▸ Extract
FOREIGN DEMOGRAPHIC ANALYSIS DIVISION ESTIMATES

Unlike the United Nations, estimates prepared by the Foreign Demographic Analysis Division (FDAD) of the Bureau of Economic Analysis, U.S. Department of Commerce, are essentially the responsibility of one individual-John S. Aird. As a demographer who has devoted many years to the study of China's population, he contributes both expertise and continuity to his estimates and projections, and his numerous official and unofficial publications clearly set down his assumptions and rationale regarding China's population-past, present, and future. As with all of us in this field, new insights into what has been and new information about what is happening now have caused some modifications in Aird's conclusions and estimates, but basically, his projections continue to represent the higher population ranges for China.

Table 2 presents the latest set of FDAD estimates-the "maximum probability series of population totals." Anyone interested in the rationale behind Aird's estimates can refer to his writings in which he develops his theories and assumptions in considerable detail.15

15 The following references represent a sample of Aird's work: The Size, Composition, and Growth of the Population of Mainland China, International Population Statistics Reports, Series P 90, No. 15 (Washington, D.C.: U.S. Bureau of the Census, 1961); "Population Growth." in Economic Trends in Communist China, edited by Alexander Eckstein. Walter Galenson and TaChung Liu (Chicago: Aldine Publishing Company, 1968), pp. 183-327; "Population Policy and Demographic Prospects in the People's Republic of China," in Joint Economic Committee, People's Republic of China: An Economic Assessment (Washington: Government Printing Office, 1972), pp. 220-331.

▸ Problem description
Using the passage on the FDAD estimates, explain in one to three sentences why some of Aird's conclusions and estimates have changed.

▸ Dataset records
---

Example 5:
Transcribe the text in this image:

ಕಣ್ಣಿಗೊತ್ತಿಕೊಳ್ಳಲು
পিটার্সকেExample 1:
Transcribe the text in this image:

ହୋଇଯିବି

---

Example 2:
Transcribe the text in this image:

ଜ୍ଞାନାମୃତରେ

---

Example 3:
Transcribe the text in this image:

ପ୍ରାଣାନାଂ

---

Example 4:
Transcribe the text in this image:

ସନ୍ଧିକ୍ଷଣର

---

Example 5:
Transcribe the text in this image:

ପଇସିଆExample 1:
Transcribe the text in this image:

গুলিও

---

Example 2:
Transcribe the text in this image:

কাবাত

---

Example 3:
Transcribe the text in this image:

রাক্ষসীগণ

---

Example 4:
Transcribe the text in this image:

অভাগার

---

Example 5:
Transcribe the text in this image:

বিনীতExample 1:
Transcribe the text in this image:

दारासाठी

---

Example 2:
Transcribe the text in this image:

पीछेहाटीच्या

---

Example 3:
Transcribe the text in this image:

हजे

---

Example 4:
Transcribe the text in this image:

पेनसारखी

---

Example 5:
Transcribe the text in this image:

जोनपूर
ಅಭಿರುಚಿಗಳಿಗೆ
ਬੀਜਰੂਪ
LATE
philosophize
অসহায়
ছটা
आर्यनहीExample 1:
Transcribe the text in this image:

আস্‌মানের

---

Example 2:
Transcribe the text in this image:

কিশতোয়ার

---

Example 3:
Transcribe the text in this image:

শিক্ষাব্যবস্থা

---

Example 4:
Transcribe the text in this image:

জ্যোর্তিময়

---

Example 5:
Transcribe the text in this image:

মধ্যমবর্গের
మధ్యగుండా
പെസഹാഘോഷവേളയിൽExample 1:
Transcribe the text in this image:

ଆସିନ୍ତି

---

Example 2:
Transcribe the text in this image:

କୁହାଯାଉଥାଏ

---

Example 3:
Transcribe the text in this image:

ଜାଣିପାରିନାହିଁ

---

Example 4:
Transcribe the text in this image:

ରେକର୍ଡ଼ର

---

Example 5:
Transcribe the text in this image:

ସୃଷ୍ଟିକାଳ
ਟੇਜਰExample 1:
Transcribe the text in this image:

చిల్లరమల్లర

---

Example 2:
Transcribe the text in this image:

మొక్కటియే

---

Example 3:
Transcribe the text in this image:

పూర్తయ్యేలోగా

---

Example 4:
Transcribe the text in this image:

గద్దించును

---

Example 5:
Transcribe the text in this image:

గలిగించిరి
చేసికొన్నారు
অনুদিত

▸ Task output
New insights into what has been and new information about what is happening now have caused some modifications in Aird's conclusions and estimates. Even so, his projections still basically represent the higher population ranges for China.